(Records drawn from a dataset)
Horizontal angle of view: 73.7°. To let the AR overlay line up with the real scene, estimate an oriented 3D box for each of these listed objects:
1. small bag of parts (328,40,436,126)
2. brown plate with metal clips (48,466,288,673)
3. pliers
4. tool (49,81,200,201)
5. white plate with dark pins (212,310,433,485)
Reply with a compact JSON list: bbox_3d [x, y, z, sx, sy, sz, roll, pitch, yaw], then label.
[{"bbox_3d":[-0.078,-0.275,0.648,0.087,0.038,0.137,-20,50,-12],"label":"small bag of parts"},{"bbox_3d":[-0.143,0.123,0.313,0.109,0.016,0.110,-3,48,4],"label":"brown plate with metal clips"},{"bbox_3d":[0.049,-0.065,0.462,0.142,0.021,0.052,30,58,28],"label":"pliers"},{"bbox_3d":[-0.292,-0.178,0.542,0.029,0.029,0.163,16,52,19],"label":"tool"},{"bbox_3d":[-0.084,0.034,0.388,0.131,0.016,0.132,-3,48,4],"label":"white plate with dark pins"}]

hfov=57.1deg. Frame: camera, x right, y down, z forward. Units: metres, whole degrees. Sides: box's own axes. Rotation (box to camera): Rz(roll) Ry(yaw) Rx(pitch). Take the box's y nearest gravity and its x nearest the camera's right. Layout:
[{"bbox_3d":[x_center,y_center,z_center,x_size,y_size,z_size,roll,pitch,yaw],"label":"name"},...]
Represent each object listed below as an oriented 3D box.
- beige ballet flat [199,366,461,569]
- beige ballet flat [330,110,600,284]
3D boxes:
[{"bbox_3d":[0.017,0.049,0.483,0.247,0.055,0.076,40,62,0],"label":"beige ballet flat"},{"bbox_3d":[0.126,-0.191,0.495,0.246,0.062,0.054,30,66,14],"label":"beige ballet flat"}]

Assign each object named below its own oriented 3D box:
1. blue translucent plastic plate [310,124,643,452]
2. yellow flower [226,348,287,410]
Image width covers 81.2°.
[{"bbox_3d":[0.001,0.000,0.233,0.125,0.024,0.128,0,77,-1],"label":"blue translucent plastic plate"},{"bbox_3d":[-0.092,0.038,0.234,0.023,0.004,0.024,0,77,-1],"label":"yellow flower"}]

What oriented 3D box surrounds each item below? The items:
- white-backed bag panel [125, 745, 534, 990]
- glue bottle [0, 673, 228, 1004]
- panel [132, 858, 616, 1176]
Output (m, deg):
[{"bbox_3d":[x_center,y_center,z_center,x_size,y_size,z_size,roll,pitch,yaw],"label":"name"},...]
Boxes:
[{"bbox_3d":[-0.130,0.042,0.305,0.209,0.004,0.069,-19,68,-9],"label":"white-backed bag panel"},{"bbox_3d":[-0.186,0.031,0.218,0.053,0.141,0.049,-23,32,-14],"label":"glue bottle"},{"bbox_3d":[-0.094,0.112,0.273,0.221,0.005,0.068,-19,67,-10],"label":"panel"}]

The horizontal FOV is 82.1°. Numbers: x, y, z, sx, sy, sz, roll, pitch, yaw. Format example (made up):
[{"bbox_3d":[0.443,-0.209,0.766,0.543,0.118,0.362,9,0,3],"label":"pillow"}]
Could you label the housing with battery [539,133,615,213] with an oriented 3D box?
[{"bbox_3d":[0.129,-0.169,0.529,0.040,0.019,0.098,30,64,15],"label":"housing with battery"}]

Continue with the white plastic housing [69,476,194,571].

Task goal>
A faithful copy is required of the lines from the one with "Image width covers 81.2°." through the last line of the data; please add nothing.

Answer box>
Image width covers 81.2°.
[{"bbox_3d":[0.001,0.000,0.233,0.125,0.024,0.128,0,77,-1],"label":"blue translucent plastic plate"},{"bbox_3d":[-0.092,0.038,0.234,0.023,0.004,0.024,0,77,-1],"label":"yellow flower"}]

What oriented 3D box surrounds each item below? The items:
- white-backed bag panel [125, 745, 534, 990]
- glue bottle [0, 673, 228, 1004]
- panel [132, 858, 616, 1176]
Output (m, deg):
[{"bbox_3d":[x_center,y_center,z_center,x_size,y_size,z_size,roll,pitch,yaw],"label":"name"},...]
Boxes:
[{"bbox_3d":[-0.130,0.042,0.305,0.209,0.004,0.069,-19,68,-9],"label":"white-backed bag panel"},{"bbox_3d":[-0.186,0.031,0.218,0.053,0.141,0.049,-23,32,-14],"label":"glue bottle"},{"bbox_3d":[-0.094,0.112,0.273,0.221,0.005,0.068,-19,67,-10],"label":"panel"}]

The horizontal FOV is 82.1°. Numbers: x, y, z, sx, sy, sz, roll, pitch, yaw. Format example (made up):
[{"bbox_3d":[0.443,-0.209,0.766,0.543,0.118,0.362,9,0,3],"label":"pillow"}]
Could you label the housing with battery [539,133,615,213] with an oriented 3D box?
[{"bbox_3d":[0.129,-0.169,0.529,0.040,0.019,0.098,30,64,15],"label":"housing with battery"}]

Continue with the white plastic housing [69,476,194,571].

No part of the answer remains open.